Since the fish died so fast and is having frayed tail, it could be Columnaris (bacteria) infection especially for Guppies(live bearer).
This disease will kill very fast and you have to treat it as soon as possible.

Use API Furan-2 (Nitrofurazone) and Seachem Kanaplex (Kanamycin). These are anti-biotics.
Wear gloves whenever you use any medications.

Treat the whole tank for 7-10days.
Any net or anything that is in touch with the water of the tank need to be sterilized with hot water or bleach.

Also, slowly reduce your water temperature to about 23C as bacteria grow faster in warm water.

But most importantly, you have to use the medications as cooler water won't kill them.

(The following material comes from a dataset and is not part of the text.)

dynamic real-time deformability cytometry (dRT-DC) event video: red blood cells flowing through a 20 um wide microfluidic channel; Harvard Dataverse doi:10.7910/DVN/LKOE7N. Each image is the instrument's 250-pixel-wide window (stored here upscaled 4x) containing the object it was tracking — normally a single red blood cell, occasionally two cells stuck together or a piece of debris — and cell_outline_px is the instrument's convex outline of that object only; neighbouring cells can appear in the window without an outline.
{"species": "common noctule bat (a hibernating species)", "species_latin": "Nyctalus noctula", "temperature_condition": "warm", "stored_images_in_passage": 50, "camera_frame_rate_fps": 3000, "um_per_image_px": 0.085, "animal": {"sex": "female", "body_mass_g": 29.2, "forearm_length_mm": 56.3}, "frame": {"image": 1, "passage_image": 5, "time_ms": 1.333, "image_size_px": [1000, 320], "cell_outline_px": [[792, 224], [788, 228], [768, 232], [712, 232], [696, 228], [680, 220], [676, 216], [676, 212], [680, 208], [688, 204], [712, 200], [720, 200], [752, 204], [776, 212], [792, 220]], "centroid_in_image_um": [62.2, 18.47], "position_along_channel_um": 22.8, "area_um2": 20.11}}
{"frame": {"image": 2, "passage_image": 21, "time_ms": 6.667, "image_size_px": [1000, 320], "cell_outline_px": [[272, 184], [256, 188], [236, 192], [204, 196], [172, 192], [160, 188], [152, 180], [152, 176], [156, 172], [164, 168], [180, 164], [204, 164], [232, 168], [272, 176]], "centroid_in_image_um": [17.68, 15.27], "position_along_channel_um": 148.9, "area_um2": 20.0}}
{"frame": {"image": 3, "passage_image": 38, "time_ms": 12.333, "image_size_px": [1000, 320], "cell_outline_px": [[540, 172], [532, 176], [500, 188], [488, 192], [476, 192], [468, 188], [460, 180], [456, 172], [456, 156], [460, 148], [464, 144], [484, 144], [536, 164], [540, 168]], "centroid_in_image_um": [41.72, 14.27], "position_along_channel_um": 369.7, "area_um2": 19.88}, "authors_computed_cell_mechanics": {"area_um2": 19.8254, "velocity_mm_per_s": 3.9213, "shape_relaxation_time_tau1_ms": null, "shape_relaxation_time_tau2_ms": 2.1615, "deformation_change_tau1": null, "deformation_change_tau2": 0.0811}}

It only slower their activity.

Take note that the antiobiotics will also kill of your beneficial bacteria.
So, your tank filter will need to restart again.
Get some live bacteria such as API Quick Start, Tetra SafeStart, etc after the treatment to boost the beneficial bacteria in your filters.

Lastly, as Gary mentioned above remember to quarantine all your new fish to avoid the disease from being spread to other fish.


Here are more details information.

 
Last edited:
I looks like the fish have a couple of diseases. The face/ head is inflamed and there is a bit of white on the top lip, which would indicate mouth fungus (Columnaris). The white stuff on the tail is interesting.

Not sure if you will be able to get antibiotics but see what the local pet shop has. And add some salt asap.

-------------------
SALT
You can add rock salt (often sold as aquarium salt) or swimming pool salt, or any non iodised salt to the aquarium at the dose rate of 2 heaped tablespoons of salt per 20 litres.

Keep the salt level like this for at least 2 weeks but no longer than 4 weeks otherwise kidney damage can occur. Kidney damage is more likely to occur in fish from soft water (tetras, Corydoras, angelfish, Bettas & gouramis, loaches) that are exposed to high levels of salt for an extended period of time, and is not an issue with livebearers, rainbowfish or other salt tolerant species.

The salt will not affect the beneficial filter bacteria, fish, plants, shrimp or snails.

After you use salt and the fish have recovered, you do a 10% water change each day for a week using only fresh water that has been dechlorinated. Then do a 20% water change each day for a week. Then you can do bigger water changes after that. This dilutes the salt out of the tank slowly so it doesn't harm the fish.

If you do water changes while using salt, you need to treat the new water with salt before adding it to the tank. This will keep the salt level stable in the tank and minimise stress on the fish.

When you first add salt, add the salt to a small bucket of tank water and dissolve the salt. Then slowly pour the salt water into the tank near the filter outlet. Add the salt over a couple of minutes.